The results I would like returned are:
PolicyNumber DecpageID Risk
AR-0000301132-04 41 1
AR-0000301132-04 41 2
I have figured out 2 different queries I can use to return my desired results but I don't think they are the most efficient. The queries I came up with are:
select PolicyNumber, MAX(decpageid) as decpageid, Risk
from StatRiskDecpages
where
PolicyNumber = 'AR-0000301132-04'
and decpageid = (
select MAX(decpageid)
from StatRiskDecpages
where PolicyNumber = 'AR-0000301132-04'
)
;
This returns the desired results but I don't want to have to specify the policy number more then once in the query. Is there a way to call the policynumber into the sub query from the outer query?

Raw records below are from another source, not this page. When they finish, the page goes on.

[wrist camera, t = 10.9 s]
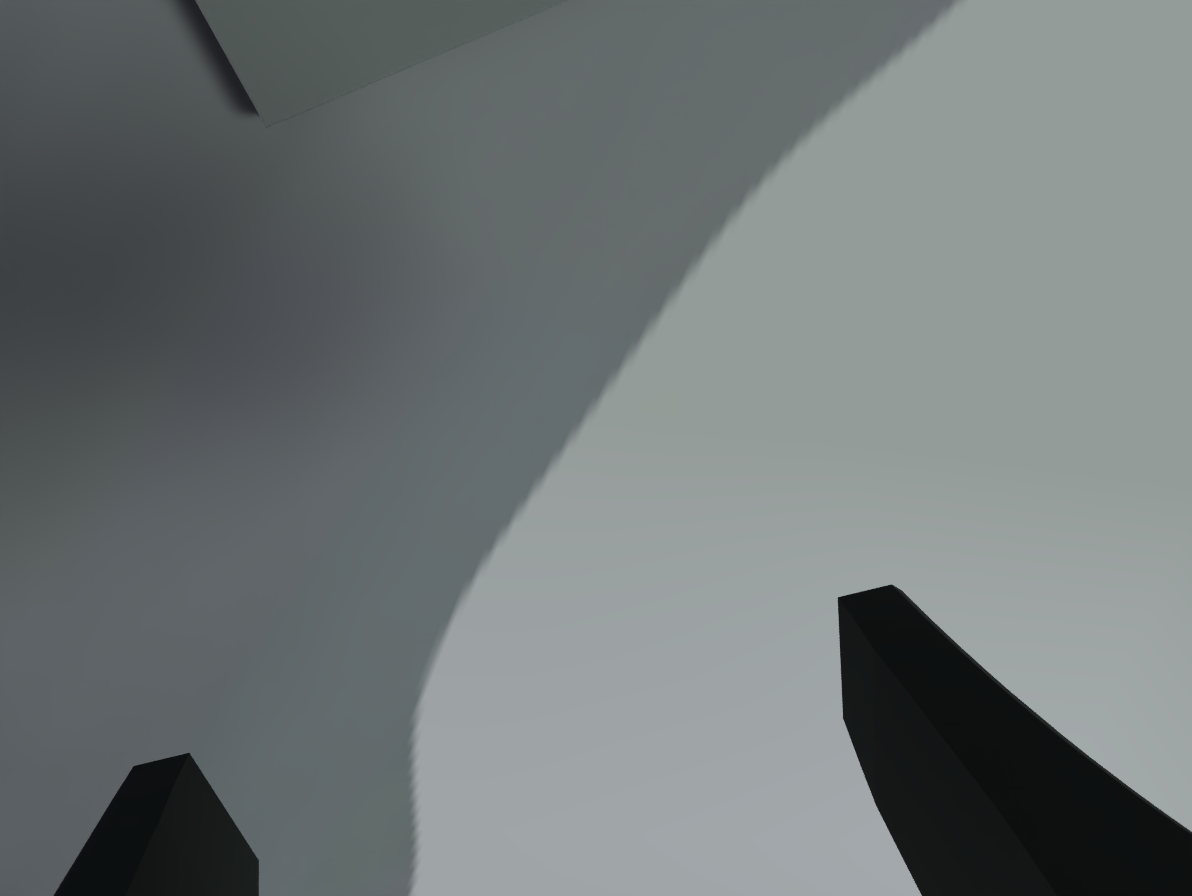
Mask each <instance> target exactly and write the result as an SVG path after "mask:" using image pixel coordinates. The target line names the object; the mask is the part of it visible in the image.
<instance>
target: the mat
mask: <svg viewBox="0 0 1192 896" xmlns="http://www.w3.org/2000/svg"><path fill="white" fill-rule="evenodd" d="M195 1H196V3H197V5H198V6H199V8H200V10H201V12H202V14H203V15H204V17H205V19H206V21H207V22H208V24H209V26H210V28H211V30H212V31H213V33H214V35H215V37H216V39H217V40H218V42H219V44H220V46H221V47H222V49H223V51H224V53H225V55H226V56H227V58H228V60H229V62H230V64H231V65H232V67H233V69H234V71H235V72H236V74H237V76H238V78H239V80H240V81H241V83H242V85H243V87H244V88H245V90H246V92H247V94H248V96H249V97H250V99H251V101H252V103H253V105H254V106H255V108H256V110H257V112H258V113H259V115H260V117H261V119H262V121H263V122H264V124H265V126H266V127H269V126H271V125H274V124H276V123H278V122H281V121H283V120H285V119H288V118H290V117H293V116H295V115H297V114H300V113H302V112H304V111H307V110H309V109H312V108H314V107H316V106H319V105H321V104H323V103H326V102H328V101H330V100H333V99H335V98H338V97H340V96H342V95H345V94H347V93H349V92H352V91H354V90H357V89H359V88H361V87H364V86H366V85H368V84H371V83H373V82H376V81H378V80H380V79H383V78H385V77H387V76H390V75H392V74H395V73H397V72H399V71H402V70H404V69H406V68H409V67H411V66H413V65H416V64H418V63H421V62H423V61H425V60H428V59H430V58H432V57H435V56H437V55H440V54H442V53H444V52H447V51H449V50H451V49H454V48H456V47H459V46H461V45H463V44H466V43H468V42H470V41H473V40H475V39H478V38H480V37H482V36H485V35H487V34H489V33H492V32H494V31H496V30H499V29H501V28H504V27H506V26H508V25H511V24H513V23H515V22H518V21H520V20H523V19H525V18H527V17H530V16H532V15H534V14H537V13H539V12H542V11H544V10H546V9H549V8H551V7H553V6H556V5H558V4H561V3H563V2H565V1H568V0H195Z"/></svg>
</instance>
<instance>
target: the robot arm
mask: <svg viewBox="0 0 1192 896" xmlns="http://www.w3.org/2000/svg"><path fill="white" fill-rule="evenodd" d="M838 613H839V633H840V634H839V635H840V657H841V677H842V678H841V679H842V701H843V719H844V722H845V724H846V727H847V730H848V732H849V735H850V738H851V740H852V743H853V746H854V749H855V751H856V754H857V757H858V759H859V762H860V765H861V767H862V770H863V773H864V775H865V778H866V780H867V783H868V785H869V788H870V791H871V793H872V796H873V798H874V801H875V803H876V806H877V808H878V810H879V812H880V814H881V816H882V818H883V820H884V822H885V823H886V826H887V828H888V830H889V832H890V834H891V835H892V838H893V840H894V842H895V844H896V845H897V848H898V850H899V851H900V853H901V855H902V857H903V859H904V861H905V863H906V865H907V867H908V869H909V871H910V873H911V875H912V877H913V879H914V881H915V883H916V885H917V887H918V889H919V891H920V893H921V895H922V896H1192V832H1191V831H1190V830H1188V829H1187V828H1185V827H1184V826H1182V825H1181V824H1179V823H1178V822H1177V821H1175V820H1174V819H1172V818H1171V817H1169V816H1168V815H1167V814H1165V813H1164V812H1163V811H1161V810H1159V809H1158V808H1157V807H1155V806H1154V805H1153V804H1151V803H1150V802H1149V801H1147V800H1146V799H1145V798H1143V797H1142V796H1140V795H1139V794H1138V793H1136V792H1135V791H1134V790H1132V789H1131V788H1130V787H1128V786H1127V785H1126V784H1124V783H1123V782H1122V781H1121V780H1119V779H1118V778H1117V777H1115V776H1114V775H1113V774H1111V773H1110V772H1109V771H1107V770H1106V769H1105V768H1103V767H1102V766H1101V765H1099V764H1098V763H1097V762H1096V761H1094V760H1093V759H1092V758H1090V757H1089V756H1088V755H1086V754H1085V753H1084V752H1083V751H1082V750H1080V749H1079V748H1078V747H1077V746H1075V745H1074V744H1073V743H1071V742H1070V741H1069V740H1068V739H1066V738H1065V737H1064V736H1063V735H1061V734H1060V733H1059V732H1058V731H1057V730H1055V729H1054V728H1053V727H1052V726H1051V725H1049V724H1048V723H1047V722H1046V721H1045V720H1043V719H1042V718H1041V717H1040V716H1039V715H1038V714H1036V713H1035V712H1034V711H1033V710H1032V709H1030V708H1029V707H1028V706H1027V705H1026V704H1024V703H1023V702H1022V701H1021V700H1020V699H1018V698H1017V697H1016V696H1015V695H1013V694H1012V693H1011V692H1010V691H1009V690H1008V689H1006V688H1005V687H1004V686H1003V685H1002V684H1001V683H1000V682H999V681H998V680H996V679H995V678H994V677H993V676H992V675H991V674H990V673H988V672H987V671H986V670H985V669H984V668H983V667H982V666H981V665H979V664H978V663H977V662H976V661H975V660H974V659H973V658H972V657H971V656H970V655H969V654H967V653H966V652H965V651H964V650H963V649H962V648H961V647H960V646H959V645H958V644H957V643H955V642H954V641H953V640H952V639H951V638H950V637H949V636H948V635H947V634H946V633H945V632H944V631H943V630H942V629H941V628H940V627H938V626H937V625H936V624H935V623H934V622H933V621H932V620H931V619H930V618H929V617H928V616H927V615H926V614H925V613H924V612H923V611H922V610H921V609H920V608H919V607H918V606H917V605H916V604H915V603H914V602H913V601H912V600H911V599H910V598H909V597H908V596H907V595H906V594H905V593H904V592H903V591H901V590H900V589H898V588H897V587H895V586H893V585H888V586H883V587H880V588H876V589H871V590H867V591H863V592H859V593H854V594H850V595H846V596H842V597H838ZM54 896H259V860H258V859H257V857H256V856H255V854H254V853H253V851H252V849H251V848H250V846H249V845H248V843H247V842H246V840H245V839H244V837H243V835H242V834H241V832H240V831H239V829H238V828H237V826H236V825H235V823H234V821H233V820H232V818H231V817H230V815H229V814H228V812H227V811H226V809H225V808H224V806H223V804H222V803H221V801H220V800H219V798H218V797H217V795H216V794H215V792H214V790H213V789H212V787H211V786H210V784H209V783H208V781H207V780H206V778H205V776H204V775H203V773H202V772H201V770H200V769H199V767H198V766H197V764H196V763H195V761H194V759H193V758H192V756H191V755H190V753H187V754H183V755H178V756H174V757H170V758H166V759H162V760H158V761H153V762H149V763H145V764H141V765H137V766H134V767H133V768H132V770H131V771H130V773H129V774H128V776H127V778H126V779H125V781H124V782H123V784H122V785H121V787H120V789H119V790H118V792H117V793H116V795H115V796H114V798H113V800H112V801H111V803H110V804H109V806H108V808H107V809H106V811H105V813H104V814H103V816H102V817H101V819H100V821H99V822H98V824H97V826H96V827H95V829H94V831H93V832H92V834H91V835H90V837H89V839H88V840H87V842H86V844H85V845H84V847H83V849H82V850H81V852H80V853H79V855H78V857H77V858H76V860H75V862H74V863H73V865H72V867H71V868H70V870H69V871H68V873H67V875H66V876H65V878H64V880H63V881H62V883H61V884H60V886H59V888H58V889H57V891H56V893H55V894H54Z"/></svg>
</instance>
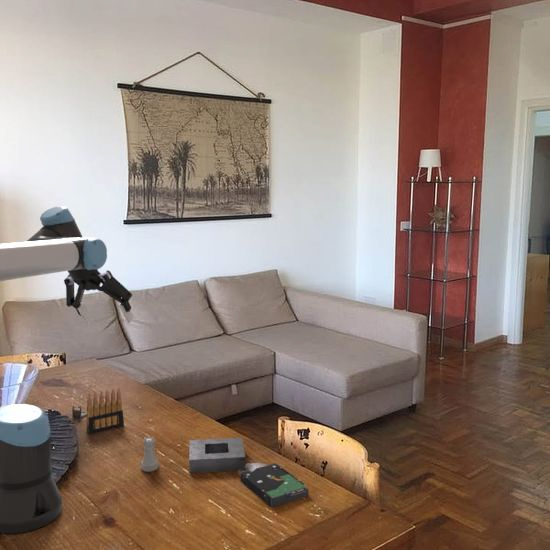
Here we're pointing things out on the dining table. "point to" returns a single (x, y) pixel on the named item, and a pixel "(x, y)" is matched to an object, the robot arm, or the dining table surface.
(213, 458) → the grey square-hole block
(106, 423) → the ammunition clip
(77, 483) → the dining table surface
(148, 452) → the rook chess piece
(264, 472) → the disk drive
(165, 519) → the dining table surface
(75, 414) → the strap clip
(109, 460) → the dining table surface
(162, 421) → the dining table surface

The other query I came up with was:
select t1.PolicyNumber,t2.DecpageID, t2.Risk
from (
select PolicyNumber, MAX(decpageid) as decpageid
from StatRiskDecpages
where PolicyNumber = 'AR-0000301132-04'
group by PolicyNumber
) as t1
left join StatRiskDecpages as t2
on t1.PolicyNumber = t2.PolicyNumber
and t1.decpageid = t2.DecpageID
;
I like this query because I only have to specify the policynumber 1 time and I can also expand the query so I can return the info for multiple policynumbers.
What I need to know is if this is the most efficient way of writing the query? It seems a little redundant. I might be wrong but I think there might be a better more efficient way of writing the query. Any suggestions?
Solution
I'd probably use
SELECT TOP (1) WITH TIES PolicyNumber,
decpageid,
Risk
FROM StatRiskDecpages
WHERE PolicyNumber = 'AR-0000301132-04'
ORDER BY decpageid DESC
Assuming the covering index on (PolicyNumber, decpageid) INCLUDE(Risk)
this will give you a plan like
OTHER TIPS
Here's how I refactored your query. (first I'll post your query with your execution plan, and then follows is my new query and the corresponding query plan)
Your Query
Select
t1.PolicyNumber,
t2.DecpageID,
t2.Risk
from
(
select
PolicyNumber,
MAX(decpageid) as decpageid
from StatRiskDecpages
where PolicyNumber = 'AR-0000301132-04'
group by PolicyNumber
) as t1
left join StatRiskDecpages as t2
on t1.PolicyNumber = t2.PolicyNumber
and t1.decpageid = t2.DecpageID
The execution plan for your query is as follows:
And then I wrote the query like this, giving the same desired results:
My Query
select
p.PolicyNumber,
p.decpageid,
p.Risk
from StatRiskDecpages p
where decpageid in
(
select max(decpageid)
from StatRiskDecpages
where PolicyNumber = p.PolicyNumber
)
This shows an execution plan of this:
Notice the single Table Scan (as opposed to your two Table Scans), as well as the lack of the Nested Loops for the JOIN.
As for what looks better and more maintainable, I think they are both relatively workable. Just some ideas and graphical representation of an alternative.
@ypercube makes a good point that an elegant looking query does not necessarily mean it will be more efficient. I have no idea about your indexes or data size but you may want to compare the following window function version against your existing queries (I would check both duration and the quality of the plans):
;WITH x AS
(
SELECT PolicyNumber, decpageid, Risk,
dr = DENSE_RANK() OVER (ORDER BY decpageid DESC)
FROM dbo.StatRiskDecpages
WHERE PolicyNumber = 'AR-0000301132-04'
)
SELECT PolicyNumber, decpageid, Risk
FROM x
WHERE dr = 1;
You may also consider leaving the PolicyNumber out of the result set. You already know what it is, since you passed it in, and it's the same redundant data on every row.